Excerpted data:

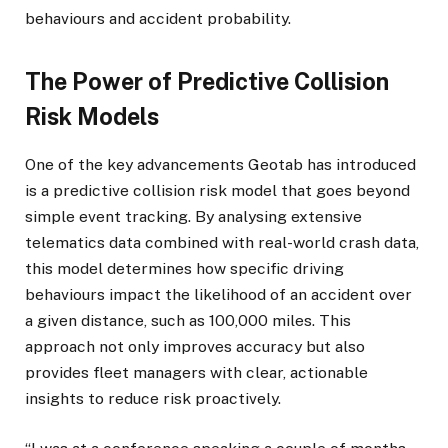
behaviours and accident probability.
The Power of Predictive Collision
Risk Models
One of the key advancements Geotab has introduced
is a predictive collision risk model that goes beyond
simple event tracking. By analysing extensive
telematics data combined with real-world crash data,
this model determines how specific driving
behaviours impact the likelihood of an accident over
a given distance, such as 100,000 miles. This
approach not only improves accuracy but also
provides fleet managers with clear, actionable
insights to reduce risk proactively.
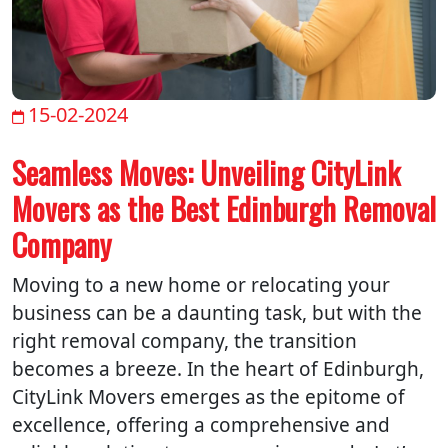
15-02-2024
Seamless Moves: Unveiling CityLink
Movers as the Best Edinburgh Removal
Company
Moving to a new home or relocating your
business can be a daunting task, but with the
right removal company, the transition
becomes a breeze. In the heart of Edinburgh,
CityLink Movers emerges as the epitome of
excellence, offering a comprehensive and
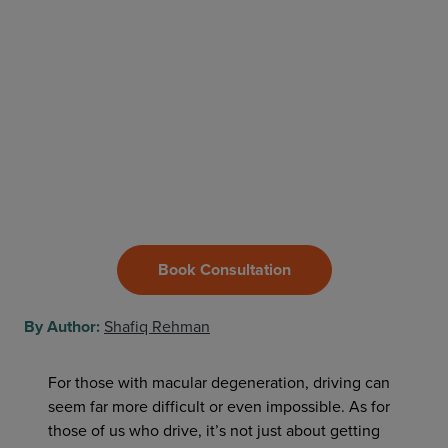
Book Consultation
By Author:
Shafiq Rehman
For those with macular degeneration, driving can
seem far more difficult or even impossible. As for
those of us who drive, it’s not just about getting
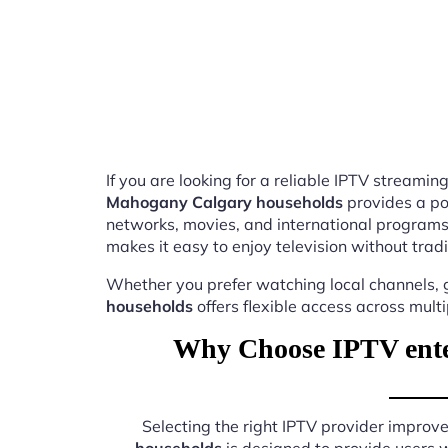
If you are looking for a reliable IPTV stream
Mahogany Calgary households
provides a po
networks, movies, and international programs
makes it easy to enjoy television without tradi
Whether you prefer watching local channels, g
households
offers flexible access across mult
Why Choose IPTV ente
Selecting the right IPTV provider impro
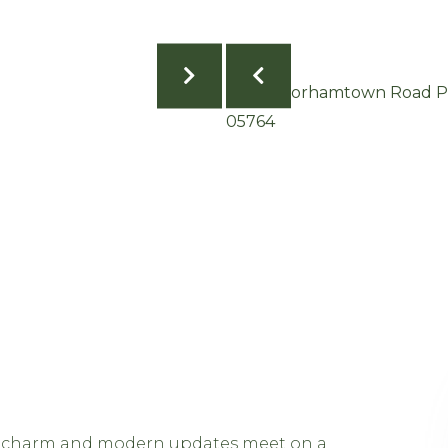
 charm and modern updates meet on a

What you are asked to do: Copy the text read from every one of the records above, line for line, and leave out the pictures.

The completed task:
behaviours and accident probability.
The Power of Predictive Collision
Risk Models
One of the key advancements Geotab has introduced
is a predictive collision risk model that goes beyond
simple event tracking. By analysing extensive
telematics data combined with real-world crash data,
this model determines how specific driving
behaviours impact the likelihood of an accident over
a given distance, such as 100,000 miles. This
approach not only improves accuracy but also
provides fleet managers with clear, actionable
insights to reduce risk proactively.
15-02-2024
Seamless Moves: Unveiling CityLink
Movers as the Best Edinburgh Removal
Company
Moving to a new home or relocating your
business can be a daunting task, but with the
right removal company, the transition
becomes a breeze. In the heart of Edinburgh,
CityLink Movers emerges as the epitome of
excellence, offering a comprehensive and
Book Consultation
By Author:
Shafiq Rehman
For those with macular degeneration, driving can
seem far more difficult or even impossible. As for
those of us who drive, it’s not just about getting
If you are looking for a reliable IPTV stream
Mahogany Calgary households
provides a po
networks, movies, and international programs
makes it easy to enjoy television without tradi
Whether you prefer watching local channels, g
households
offers flexible access across mult
Why Choose IPTV ente
Selecting the right IPTV provider impro
 charm and modern updates meet on a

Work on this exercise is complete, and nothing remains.